Neurons mainly do calculate in analog space, but that is because this is vastly more efficient for probabilistic approximate calculation, which is what the brain is built on. A digital multiplier is many orders of magnitude less circuit space efficient than an analog multiplier - it pays a huge cost for its precision.

The brain is a highly optimized specialized circuit implementation of a very general universal intelligence algorithm. Also, the brain is Turing complete - keep that in mind.

The human mind is a small island in a massive mindspace, and the only special thing about it is that it's the first sentient mind we have encountered.

mind != brain

The brain is the hardware and the algorithms, the mind is the actual learned structure, the data, the beliefs, ideas, personality - everything important. Very different concepts.

Comment author: timtyler 05 September 2010 12:09:12AM 0 points [-]

A more important question can we beat the cortex's generic learning algorithm. The answer today is: no. Not yet. But the evidence trend looks like we are narrowing down on a space of algorithms that are similar to the cortex (deep belief networks, hierarchical temporal etc etc).

Google learns about the internet by making a compressed bitwise identical digital copy of it. Machine intelligences will be able to learn that way too - and it is really not much like what goes on in brains. The way the brain makes reliable long-term memories is just a total mess.
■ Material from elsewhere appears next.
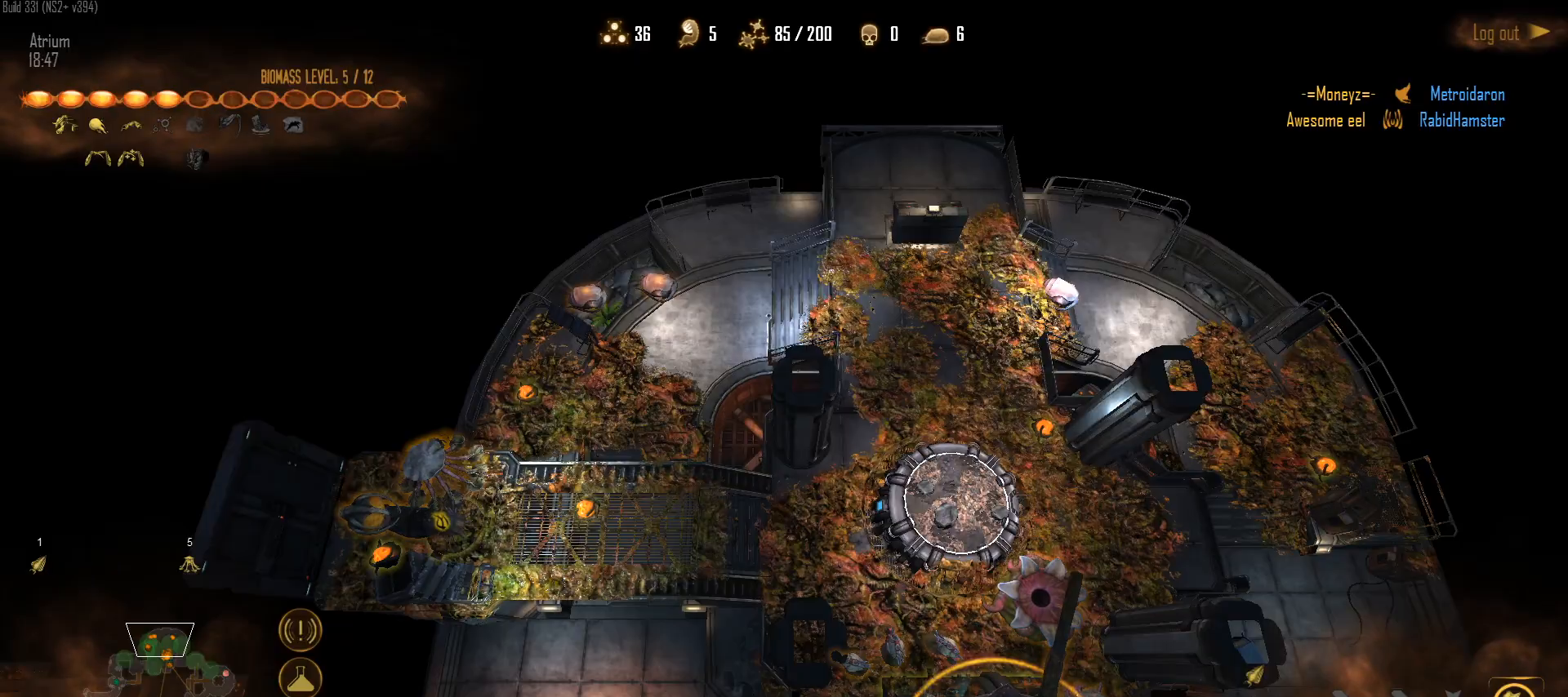
{"keys": [], "mouse": [], "mouse_move": "up-right", "events": [[50, "mouse_left", "down"], [150, "mouse_left", "up"], [200, "mouse_left", "down"], [283, "mouse_left", "up"], [433, "q", "down"], [467, "q", "up"]]}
Comment author: jacob_cannell 05 September 2010 01:57:51AM -1 points [-]

Google learns about the internet by making a compressed bitwise identical digital copy of it.

I wouldn't consider that learning.

Learning is building up a complex hierarchical web of statistical dimension reducing associations that allow massively efficient approximate simulation.

Comment author: timtyler 05 September 2010 02:10:08AM *  -1 points [-]

The term is more conventionally used as follows:

  1. knowledge acquired by systematic study in any field of scholarly application.
  2. the act or process of acquiring knowledge or skill.
  3. Psychology . the modification of behavior through practice, training, or experience.